Text provided:
============
28. A multi-channel speech processor comprising: a controller capable of interfacing with a plurality of channels; a memory coupled to said controller configured to store speech signal process time values; and at least one signal processing unit (SPU) coupled to said controller, said SPU configured to encode input speech signal frames received via said plurality of channels, wherein said plurality of channels comprises an actual number of channels, and wherein said actual number of channels is at least one channel greater than a maximum number of channels according to a case definition if a probability of error for supporting said actual number of channels is less than a predetermined threshold.

29. The multi-channel speech processor of claim 28, wherein said multi-channel speech processor supports a plurality of bit-rates.

30. The multi-channel speech processor of claim 28, wherein said probability of error satisfies quality of service requirements.

31. The multi-channel speech processor of claim 28, wherein said predetermined threshold is less than or equal to a frame-error-rate of a transmission medium used by said multi-channel speech processor.
============
Your goal: Reproduce the speech processor claims in full, word for word. The entries that come next have no connection to the speech processor claims.
============
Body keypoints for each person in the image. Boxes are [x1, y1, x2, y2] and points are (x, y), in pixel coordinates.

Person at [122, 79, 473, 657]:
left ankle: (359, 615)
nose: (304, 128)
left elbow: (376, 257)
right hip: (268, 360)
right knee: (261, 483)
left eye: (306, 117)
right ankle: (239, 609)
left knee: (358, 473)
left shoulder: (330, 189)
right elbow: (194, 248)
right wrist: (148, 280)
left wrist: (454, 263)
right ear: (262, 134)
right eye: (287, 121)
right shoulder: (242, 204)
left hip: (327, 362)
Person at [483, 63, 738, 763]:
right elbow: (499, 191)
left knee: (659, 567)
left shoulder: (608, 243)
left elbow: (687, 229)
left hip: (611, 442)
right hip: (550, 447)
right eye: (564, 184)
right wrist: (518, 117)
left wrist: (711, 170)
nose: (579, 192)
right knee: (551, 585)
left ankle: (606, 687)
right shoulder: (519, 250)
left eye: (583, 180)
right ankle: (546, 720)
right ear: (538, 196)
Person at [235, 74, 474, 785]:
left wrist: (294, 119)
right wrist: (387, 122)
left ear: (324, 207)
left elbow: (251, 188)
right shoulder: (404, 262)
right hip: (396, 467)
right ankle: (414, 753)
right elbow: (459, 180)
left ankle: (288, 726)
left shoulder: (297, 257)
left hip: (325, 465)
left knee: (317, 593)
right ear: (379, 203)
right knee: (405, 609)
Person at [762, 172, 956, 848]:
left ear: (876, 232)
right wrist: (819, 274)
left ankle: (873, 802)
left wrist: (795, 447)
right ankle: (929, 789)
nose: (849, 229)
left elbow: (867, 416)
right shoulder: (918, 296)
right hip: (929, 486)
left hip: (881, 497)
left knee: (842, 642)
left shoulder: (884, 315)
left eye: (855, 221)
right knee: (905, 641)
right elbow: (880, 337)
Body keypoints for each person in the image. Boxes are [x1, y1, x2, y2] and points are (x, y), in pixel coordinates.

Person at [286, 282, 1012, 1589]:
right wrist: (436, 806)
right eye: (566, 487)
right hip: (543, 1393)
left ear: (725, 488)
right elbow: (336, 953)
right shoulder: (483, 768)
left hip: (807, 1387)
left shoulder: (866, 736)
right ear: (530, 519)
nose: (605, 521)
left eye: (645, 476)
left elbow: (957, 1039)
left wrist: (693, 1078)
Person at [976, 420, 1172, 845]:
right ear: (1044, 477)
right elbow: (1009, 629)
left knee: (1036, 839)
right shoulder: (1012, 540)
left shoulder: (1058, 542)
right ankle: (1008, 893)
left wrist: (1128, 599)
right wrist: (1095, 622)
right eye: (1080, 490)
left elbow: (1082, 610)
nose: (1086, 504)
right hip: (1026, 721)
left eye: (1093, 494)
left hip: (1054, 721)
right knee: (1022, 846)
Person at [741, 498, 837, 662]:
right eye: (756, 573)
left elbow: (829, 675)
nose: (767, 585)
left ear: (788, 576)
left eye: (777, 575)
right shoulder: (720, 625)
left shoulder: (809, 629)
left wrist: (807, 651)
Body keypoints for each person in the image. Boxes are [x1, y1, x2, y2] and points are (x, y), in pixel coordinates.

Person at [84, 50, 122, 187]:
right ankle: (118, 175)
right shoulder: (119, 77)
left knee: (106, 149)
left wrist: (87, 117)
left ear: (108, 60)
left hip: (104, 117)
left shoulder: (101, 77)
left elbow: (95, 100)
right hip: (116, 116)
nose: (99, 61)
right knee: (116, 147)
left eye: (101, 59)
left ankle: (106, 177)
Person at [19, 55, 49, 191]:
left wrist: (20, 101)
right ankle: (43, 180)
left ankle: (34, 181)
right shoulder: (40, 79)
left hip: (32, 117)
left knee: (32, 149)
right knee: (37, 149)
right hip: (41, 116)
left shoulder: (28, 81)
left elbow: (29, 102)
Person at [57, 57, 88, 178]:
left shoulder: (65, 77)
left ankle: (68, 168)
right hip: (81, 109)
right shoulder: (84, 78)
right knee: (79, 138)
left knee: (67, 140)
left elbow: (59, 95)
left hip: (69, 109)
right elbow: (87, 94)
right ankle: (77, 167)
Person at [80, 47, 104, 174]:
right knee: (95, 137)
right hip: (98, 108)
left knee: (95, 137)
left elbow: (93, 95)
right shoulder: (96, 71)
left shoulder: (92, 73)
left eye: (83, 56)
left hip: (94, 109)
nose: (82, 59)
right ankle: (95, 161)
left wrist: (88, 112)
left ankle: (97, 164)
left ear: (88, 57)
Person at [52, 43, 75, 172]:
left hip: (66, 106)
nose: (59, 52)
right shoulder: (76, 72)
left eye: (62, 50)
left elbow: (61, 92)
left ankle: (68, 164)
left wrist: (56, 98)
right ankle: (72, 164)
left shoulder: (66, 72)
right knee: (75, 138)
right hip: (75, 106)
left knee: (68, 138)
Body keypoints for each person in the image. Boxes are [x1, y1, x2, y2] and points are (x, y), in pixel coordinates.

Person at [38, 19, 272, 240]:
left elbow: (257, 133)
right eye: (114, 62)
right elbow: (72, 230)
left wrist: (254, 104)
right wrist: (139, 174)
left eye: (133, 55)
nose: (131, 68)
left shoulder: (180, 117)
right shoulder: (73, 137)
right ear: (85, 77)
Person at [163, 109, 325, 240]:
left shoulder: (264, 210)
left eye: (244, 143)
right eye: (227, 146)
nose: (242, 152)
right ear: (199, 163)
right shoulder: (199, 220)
============
Answer box:
28. A multi-channel speech processor comprising: a controller capable of interfacing with a plurality of channels; a memory coupled to said controller configured to store speech signal process time values; and at least one signal processing unit (SPU) coupled to said controller, said SPU configured to encode input speech signal frames received via said plurality of channels, wherein said plurality of channels comprises an actual number of channels, and wherein said actual number of channels is at least one channel greater than a maximum number of channels according to a case definition if a probability of error for supporting said actual number of channels is less than a predetermined threshold.

29. The multi-channel speech processor of claim 28, wherein said multi-channel speech processor supports a plurality of bit-rates.

30. The multi-channel speech processor of claim 28, wherein said probability of error satisfies quality of service requirements.

31. The multi-channel speech processor of claim 28, wherein said predetermined threshold is less than or equal to a frame-error-rate of a transmission medium used by said multi-channel speech processor.